Hello everyone.
I’m making a song right now with almost 180 tracks, in which half of them is Vital.
I also reinstalled Windows recently.
Whenever I try load the project and it’s loading, REAPER just disappear out of nowhere or report “This application has requested the Runtime to terminate it in an unusual way. Please contact applications support team.”.
Please help me out.
I would expect any piece of software to crash after attempting to run that combination at one time. Isn’t that a bit extreme? Maybe bouncing some of those tracks to audio would help.
I already did it but I want to create a high-quality export of the song instead of adding an audio file on top of it. I really appreciate the idea though.
What are your specs?! 90 instances of Vital? Even with oversampling at 1x, what machine could even attempt to handle that? I’d suggest freezing the tracks; as long as their WAV’s you’re not loosing any kind of quality. You’re going to have to load the project with FX disabled at the start and then slowly introduce the tracks relevant to the freezing.
I don’t know how you managed to rack up 90 Vitals, maybe learn a slightly more economical synth in the future?
Just a Pentium G3250 and 4GBs of RAM. And it ran heavier projects before. For now, I’ve successfully moved all of them into one project file and set them offline when loading, waiting to bounce them out into an audio file.
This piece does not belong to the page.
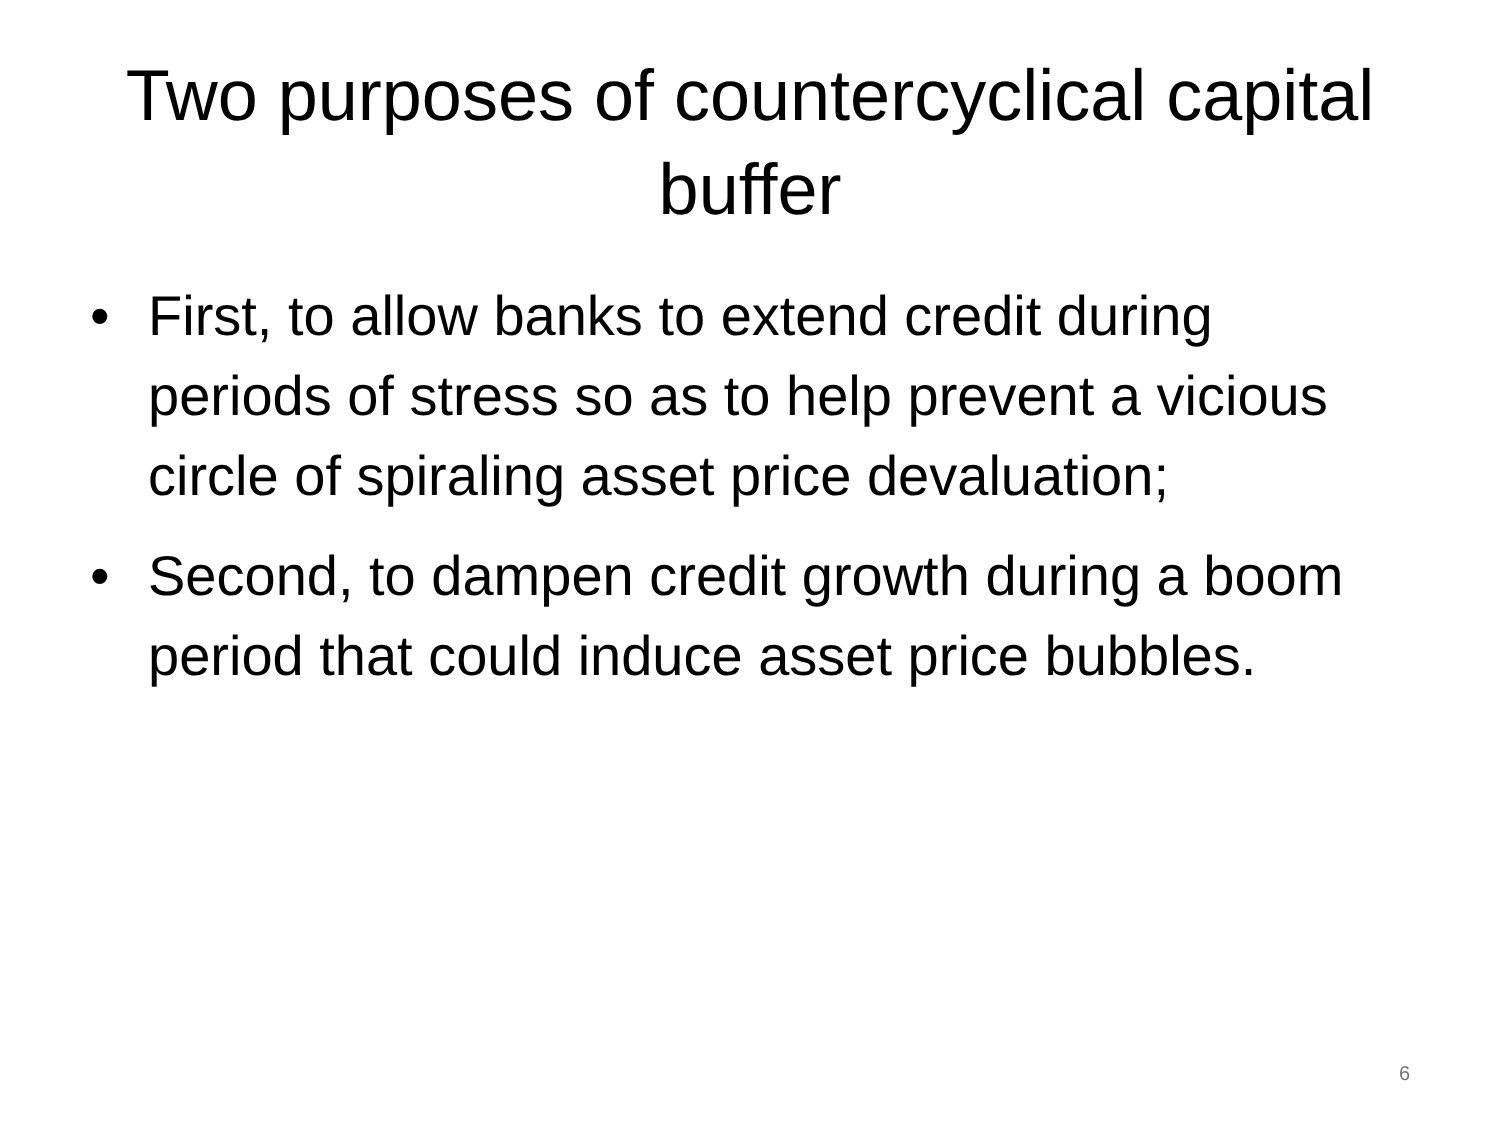Two purposes of countercyclical capital buffer
• First, to allow banks to extend credit during periods of stress so as to help prevent a vicious circle of spiraling asset price devaluation;
• Second, to dampen credit growth during a boom period that could induce asset price bubbles.
6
Also, FYI, REAPER can stop the tracks to use CPU by muting them, so most of the time it doesn’t use my whole CPU when making a song.
I use that many Vitals because I got used to it now. If I have a chance, I would get something else. Thanks for the reply.
Another thing, the most recent Reaper update added auto-bypass for fx, consider adding that to your arsenal to tackle whatever ungodly behemoth you seem to be facing.
UPDATE: Managed to bounce the heaviest part to an audio file and put it in my main project and set the instances offline. Thanks for all the replies so far, although I want to find a way to prevent this from happening again.
Buy a new computer. Sorry I know not everyone can afford to do so but sometimes that’s the only answer none the less.
I’m looking to update my studio system because it’s getting a bit long in the tooth but compare the CPU benchmark scores and specs for our two CPUs. Time to upgrade.